Les Américains reconnaissent de plus en plus que cette guerre est fondamentalement mauvaise et immorale, comme l’ont montré les sondages à l’échelle nationale tout au long des années 2000 et au début des années 2010. Comme l’ont montré les sondages CNN-ORC, alors que 47% des Américains étaient d’accord pour dire que «l’action des Etats-Unis en Irak» n’était «pas» «moralement justifiée» en 2006, ce chiffre était passé à 54% en 2007. Il est resté supérieur à la moitié au début des années 2010, comme l’ont révélé les sondages de 2011 et 2013.

Comme le démontre ma propre analyse statistique de ces données [Selling War, Selling Hope, State University of New York Press, 2015], le sentiment public que la guerre n’était pas moralement justifiée était une variable explicative nettement plus forte de l’opposition globale à la guerre et du soutien au retrait des troupes étatsuniennes, comparée à d’autres facteurs tels que les sentiments portant sur la réussite ou l’échec des Etats-Unis dans la guerre, les sentiments sur les progrès réalisés par les Etats-Unis, les attitudes quant à la réussite de la guerre (rétrospectivement, une fois celle-ci terminée), l’idéologie déclarée par les individus (conservatrice ou progressiste) ou le parti politique (démocrate ou républicain).
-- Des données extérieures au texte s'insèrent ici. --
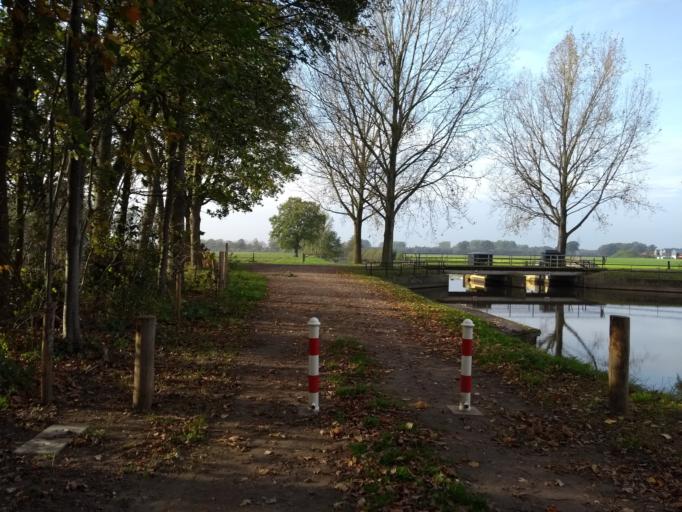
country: NL
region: Overijssel
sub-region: Gemeente Almelo
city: Almelo
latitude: 52.3884
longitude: 6.6724
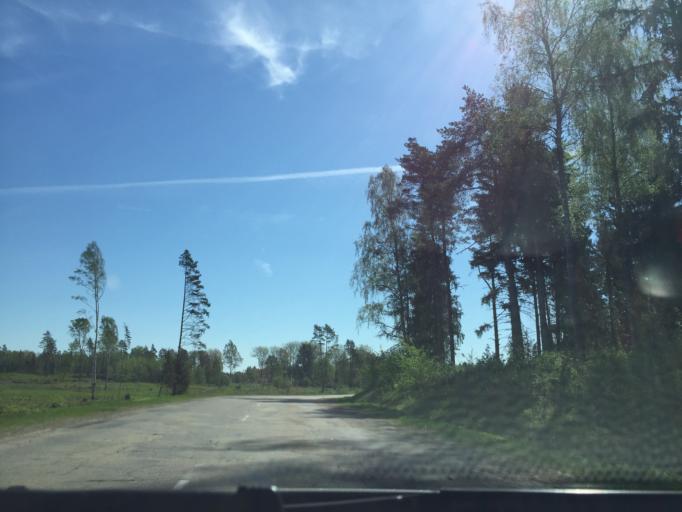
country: LV
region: Ropazu
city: Ropazi
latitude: 57.0081
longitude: 24.5678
Près de vingt ans après l’invasion par les Etats-Unis de l’Irak, il est beaucoup plus réconfortant de continuer à soigner les récits de l’establishment sur la guerre qui la présente comme un échec ou un effort bâclé – une erreur coûteuse du passé.

Il est plus difficile de faire face à des réalités plus dures, à savoir que la guerre a été l’un des pires crimes de guerre des temps modernes, qu’elle a donné lieu à des meurtres de masse d’un niveau comparable aux pires génocides de l’histoire, et qu’elle a été menée par un groupe de dirigeants qui se sont livrés à une tromperie, une fraude et une manipulation conscientes, manipulant impitoyablement le grand public dans la poursuite d’une guerre criminelle qui a fini par être largement perçue par le grand public comme fondamentalement mauvaise et immorale.
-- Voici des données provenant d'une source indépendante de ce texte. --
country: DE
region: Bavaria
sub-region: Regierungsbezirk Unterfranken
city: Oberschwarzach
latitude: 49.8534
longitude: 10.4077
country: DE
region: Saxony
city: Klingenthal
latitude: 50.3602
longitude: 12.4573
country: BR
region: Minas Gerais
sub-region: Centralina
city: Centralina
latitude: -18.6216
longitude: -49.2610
La guerre en Irak n’est peut-être plus qu’un souvenir, mais cela ne signifie pas que nous devions permettre à la propagande des puissants de pervertir la façon dont nous nous souvenons de ces événements historiques cruciaux.

Le décès de Rumsfeld ne doit pas être l’occasion de balayer sous le tapis les crimes passés des Etats-Unis, mais de les regarder en face, sans illusions. Nous le devons au peuple irakien. (Article publié sur le site Counterpunch, le 2 juillet 2021; traduction rédaction A l’Encontre)

Anthony DiMaggio est professeur associé de sciences politiques à l’Université Lehigh. Il est l’auteur de neuf ouvrages, dont les plus récents sont les suivants: Political Power in America (SUNY Press, 2019), Rebellion in America (Routledge, 2020), et Unequal America (Routledge, 2021).